As federal investigations continue into allegations of prison abuse in Los Angeles County jails, L.A. County Sheriff Lee Baca has developed a plan for change in the way his jail network is run.
The beleaguered sheriff, who has come under fire in recent weeks over claims that deputies abused inmates, says he is reviewing the practice of rotating every new deputy through the jails before they are allowed on patrol.
He says some deputies may prefer to work exclusively in the jails while others might rather pass on the assignment. He has blamed deputy frustration for contributing to violence against inmates.

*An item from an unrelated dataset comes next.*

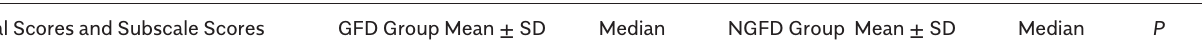
Table 6. CDQ Scores of Groups Total Scores and Subscale Scores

The Los Angeles Times says Baca has created a 35-person special investigation task force to reexamine previous allegations of abuse, some of which had been resolved with no foul play discovered.
Although there is no estimate on the costs of this complete prison overhaul, Baca told the Times, "I have to do it whether or not I have the money to do it."
According to NBC LA, last weekend Baca also promoted three captains to commanders and assigned them to oversee the conditions in L.A. jails.
These leaders will use meetings with inmates to ensure that their needs as prisoners are being met. This includes food, shelter and adequate medical and mental health coverage, NBC LA says.
Baca says he also plans on establishing a new citizens group to oversee any overhauls to the jails.
The Associated Press contributed to this report.